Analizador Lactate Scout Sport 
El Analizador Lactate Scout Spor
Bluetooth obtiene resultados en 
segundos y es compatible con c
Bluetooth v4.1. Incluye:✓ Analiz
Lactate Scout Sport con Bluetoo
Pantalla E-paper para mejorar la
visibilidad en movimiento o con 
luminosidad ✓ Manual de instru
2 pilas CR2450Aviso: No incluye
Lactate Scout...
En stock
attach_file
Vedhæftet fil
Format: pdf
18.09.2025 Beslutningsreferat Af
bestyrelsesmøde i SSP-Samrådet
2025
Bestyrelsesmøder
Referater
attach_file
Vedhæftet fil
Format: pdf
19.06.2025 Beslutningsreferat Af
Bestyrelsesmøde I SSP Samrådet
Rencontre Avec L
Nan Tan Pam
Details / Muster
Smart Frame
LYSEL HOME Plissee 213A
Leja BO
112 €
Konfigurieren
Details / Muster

---

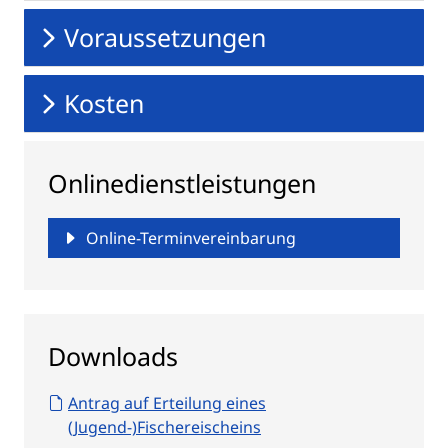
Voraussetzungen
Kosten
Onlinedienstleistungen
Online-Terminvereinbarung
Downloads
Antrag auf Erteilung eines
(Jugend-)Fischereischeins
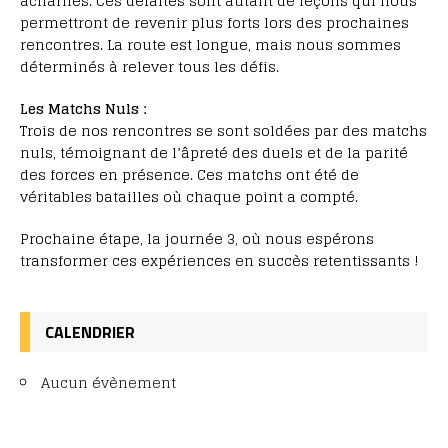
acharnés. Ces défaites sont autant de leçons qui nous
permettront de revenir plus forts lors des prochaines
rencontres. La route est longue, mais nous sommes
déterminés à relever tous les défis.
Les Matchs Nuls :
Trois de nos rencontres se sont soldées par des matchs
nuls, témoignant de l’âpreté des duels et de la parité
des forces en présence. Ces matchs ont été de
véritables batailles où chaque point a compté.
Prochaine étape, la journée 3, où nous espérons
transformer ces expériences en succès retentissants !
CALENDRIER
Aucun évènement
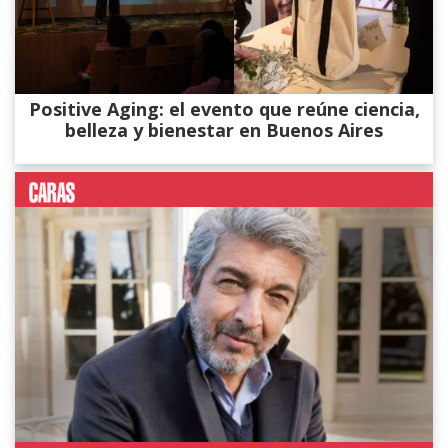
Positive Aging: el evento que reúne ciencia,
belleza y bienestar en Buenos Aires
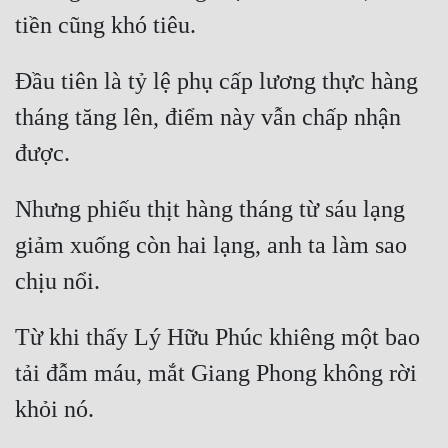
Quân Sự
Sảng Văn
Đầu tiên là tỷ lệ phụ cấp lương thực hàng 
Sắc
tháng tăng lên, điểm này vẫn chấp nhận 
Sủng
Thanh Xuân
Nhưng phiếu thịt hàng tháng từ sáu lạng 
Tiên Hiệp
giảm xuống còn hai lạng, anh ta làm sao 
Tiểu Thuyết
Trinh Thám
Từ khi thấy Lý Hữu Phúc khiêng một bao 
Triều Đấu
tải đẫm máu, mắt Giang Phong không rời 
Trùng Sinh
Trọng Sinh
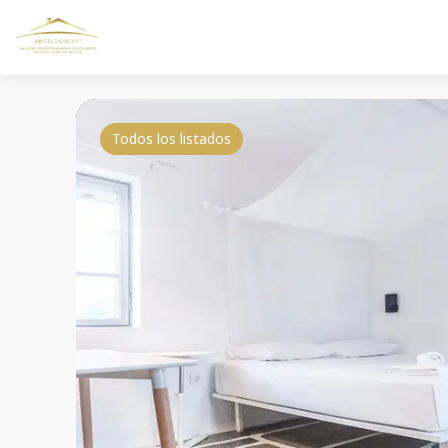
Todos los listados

● Directive:
Reproduce the lines from the one containing "acharnés. Ces défaites" up to and including the one containing "Todos los listados", leaving out the pictures.

● Output:
acharnés. Ces défaites sont autant de leçons qui nous
permettront de revenir plus forts lors des prochaines
rencontres. La route est longue, mais nous sommes
déterminés à relever tous les défis.
Les Matchs Nuls :
Trois de nos rencontres se sont soldées par des matchs
nuls, témoignant de l’âpreté des duels et de la parité
des forces en présence. Ces matchs ont été de
véritables batailles où chaque point a compté.
Prochaine étape, la journée 3, où nous espérons
transformer ces expériences en succès retentissants !
CALENDRIER
Aucun évènement
Positive Aging: el evento que reúne ciencia,
belleza y bienestar en Buenos Aires
Quân Sự
Sảng Văn
Đầu tiên là tỷ lệ phụ cấp lương thực hàng 
Sắc
tháng tăng lên, điểm này vẫn chấp nhận 
Sủng
Thanh Xuân
Nhưng phiếu thịt hàng tháng từ sáu lạng 
Tiên Hiệp
giảm xuống còn hai lạng, anh ta làm sao 
Tiểu Thuyết
Trinh Thám
Từ khi thấy Lý Hữu Phúc khiêng một bao 
Triều Đấu
tải đẫm máu, mắt Giang Phong không rời 
Trùng Sinh
Trọng Sinh
Todos los listados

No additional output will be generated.